The International Air Transport Association (IATA) has forecast that sustainable aviation fuel (SAF) production will reach two million tonnes (2.5 billion litres), accounting for 0.7 per cent of airlines’ total fuel consumption in 2025.
IATA director general Willie Walsh noted that while the expected doubling of SAF production to two million tonnes is encouraging, it still represents a small fraction of aviation’s fuel needs. He added that the increase would add US$4.4 billion globally to the fuel costs, and stressed the need to accelerate production and improve efficiencies to reduce expenses.

Most SAF currently supplies Europe, where EU and UK mandates came into effect on January 1, 2025. Walsh highlighted concerns about the doubling of SAF costs to airlines in Europe due to compliance fees imposed by producers or suppliers. For the estimated one million tonnes of SAF to meet European mandates in 2025, the cost at market prices is projected at US$1.2 billion, with additional compliance fees adding US$1.7 billion. Walsh pointed out that this extra cost could have been used to reduce a further 3.5 million tonnes of carbon emissions. Instead, Europe’s SAF mandates have made SAF five times more expensive than conventional jet fuel.
He questioned the implementation of mandates ahead of adequate market conditions and safeguards, noting that increasing the cost of decarbonisation – already estimated at US$4.7 trillion – could hinder progress. Walsh suggested that Europe may need to reassess its current approach.
To support a global SAF market, IATA has developed two initiatives. The first is a SAF registry, managed by the Civil Aviation Decarbonization Organization (CADO), which provides a transparent, standardised system for tracking SAF purchases, usage, and emissions reductions in line with international regulations such as the Carbon Offsetting Scheme for International Aviation (CORSIA) and the EU Emissions Trading Scheme. The second initiative, the SAF Matchmaker, aims to facilitate SAF procurement by connecting airline requests with supply offers.
IATA has called on governments to take urgent action in three key areas. First, governments should create more effective policies by removing the disadvantages renewable energy producers face compared to fossil fuel industries, including reallocating some of the US$1 trillion global subsidies currently directed at fossil fuels. Second, a comprehensive energy policy is required, one that increases renewable energy production and ensures an appropriate allocation for SAF. This should include support for shared infrastructure and co-production to benefit aviation and other sectors. Third, governments should ensure the success of CORSIA by making Eligible Emissions Units (EEUs) available to airlines; to date, only Guyana has made its carbon credits accessible for this purpose.

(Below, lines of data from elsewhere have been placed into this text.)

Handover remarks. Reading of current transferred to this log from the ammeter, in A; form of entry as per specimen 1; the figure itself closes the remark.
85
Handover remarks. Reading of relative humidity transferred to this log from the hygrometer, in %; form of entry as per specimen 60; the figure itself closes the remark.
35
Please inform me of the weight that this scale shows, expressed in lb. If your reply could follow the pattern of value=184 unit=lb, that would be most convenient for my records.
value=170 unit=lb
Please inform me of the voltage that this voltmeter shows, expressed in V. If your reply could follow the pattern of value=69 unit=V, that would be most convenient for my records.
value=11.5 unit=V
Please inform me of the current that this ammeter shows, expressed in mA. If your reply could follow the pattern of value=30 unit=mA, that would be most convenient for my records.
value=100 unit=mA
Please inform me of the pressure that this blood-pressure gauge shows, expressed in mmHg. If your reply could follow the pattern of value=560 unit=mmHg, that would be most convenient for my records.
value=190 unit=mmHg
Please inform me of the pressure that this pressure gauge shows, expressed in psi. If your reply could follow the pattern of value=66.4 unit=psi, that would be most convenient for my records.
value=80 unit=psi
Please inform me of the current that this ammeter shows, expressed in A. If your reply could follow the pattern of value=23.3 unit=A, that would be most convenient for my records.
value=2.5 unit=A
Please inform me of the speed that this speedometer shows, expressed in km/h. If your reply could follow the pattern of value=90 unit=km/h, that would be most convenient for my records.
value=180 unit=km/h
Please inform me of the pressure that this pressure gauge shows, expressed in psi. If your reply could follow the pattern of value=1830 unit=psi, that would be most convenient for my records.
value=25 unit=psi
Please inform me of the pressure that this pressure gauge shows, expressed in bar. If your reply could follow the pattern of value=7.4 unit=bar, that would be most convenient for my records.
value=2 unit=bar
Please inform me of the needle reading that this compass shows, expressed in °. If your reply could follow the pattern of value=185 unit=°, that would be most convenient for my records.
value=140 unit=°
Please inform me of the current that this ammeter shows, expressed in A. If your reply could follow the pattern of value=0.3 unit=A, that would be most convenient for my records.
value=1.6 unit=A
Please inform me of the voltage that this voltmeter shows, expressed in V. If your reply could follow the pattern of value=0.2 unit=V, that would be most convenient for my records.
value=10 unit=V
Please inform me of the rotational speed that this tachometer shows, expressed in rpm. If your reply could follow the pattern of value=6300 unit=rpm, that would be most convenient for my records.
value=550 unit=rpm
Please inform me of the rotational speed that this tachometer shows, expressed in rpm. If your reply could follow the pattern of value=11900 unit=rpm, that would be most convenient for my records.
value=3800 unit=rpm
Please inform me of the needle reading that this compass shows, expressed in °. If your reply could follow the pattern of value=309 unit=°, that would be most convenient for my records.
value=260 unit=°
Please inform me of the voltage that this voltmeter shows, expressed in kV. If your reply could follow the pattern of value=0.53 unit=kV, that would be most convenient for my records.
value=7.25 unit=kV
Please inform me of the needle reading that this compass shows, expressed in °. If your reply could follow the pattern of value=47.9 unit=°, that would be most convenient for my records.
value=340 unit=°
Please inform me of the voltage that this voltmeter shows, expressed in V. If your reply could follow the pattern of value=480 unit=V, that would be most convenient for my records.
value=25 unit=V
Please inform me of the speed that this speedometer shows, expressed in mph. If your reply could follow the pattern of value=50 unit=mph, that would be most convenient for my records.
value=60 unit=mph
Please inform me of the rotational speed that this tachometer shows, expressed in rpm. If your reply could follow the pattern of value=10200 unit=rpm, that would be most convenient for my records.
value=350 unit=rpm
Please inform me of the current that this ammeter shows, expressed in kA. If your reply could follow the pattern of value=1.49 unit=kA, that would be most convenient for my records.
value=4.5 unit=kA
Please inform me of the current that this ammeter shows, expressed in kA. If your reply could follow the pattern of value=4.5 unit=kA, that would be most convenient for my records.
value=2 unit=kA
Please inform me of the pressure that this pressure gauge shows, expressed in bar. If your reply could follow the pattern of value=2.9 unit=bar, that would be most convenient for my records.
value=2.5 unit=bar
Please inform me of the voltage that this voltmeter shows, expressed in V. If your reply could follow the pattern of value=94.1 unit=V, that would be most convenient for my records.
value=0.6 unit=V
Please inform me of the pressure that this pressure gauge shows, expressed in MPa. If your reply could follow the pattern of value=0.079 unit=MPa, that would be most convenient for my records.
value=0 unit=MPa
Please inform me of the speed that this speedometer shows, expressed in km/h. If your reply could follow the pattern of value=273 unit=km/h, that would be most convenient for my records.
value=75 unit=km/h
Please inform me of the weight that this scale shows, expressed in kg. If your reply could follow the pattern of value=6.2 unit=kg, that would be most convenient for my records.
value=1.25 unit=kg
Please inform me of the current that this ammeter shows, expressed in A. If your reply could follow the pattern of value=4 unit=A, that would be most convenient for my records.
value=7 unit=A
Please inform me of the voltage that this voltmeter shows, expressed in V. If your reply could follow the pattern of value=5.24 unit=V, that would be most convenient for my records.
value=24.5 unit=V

India, the world’s third-largest oil consumer after the US and China, has launched the Global Biofuels Alliance to promote biofuels as a key component of its energy transition and economic growth. This includes a target of two per cent SAF blending in international flights by 2028, supported by policies such as guaranteed pricing, capital support for new projects, and technical standards. IATA is collaborating with the Indian Sugar & Bio-Energy Manufacturers Association and Praj Industries to provide guidance on global best practices for life cycle assessment of feedstocks in India.
As the third-largest civil aviation market globally, India is positioned to strengthen its leadership in biofuels by accelerating SAF adoption through progressive policies.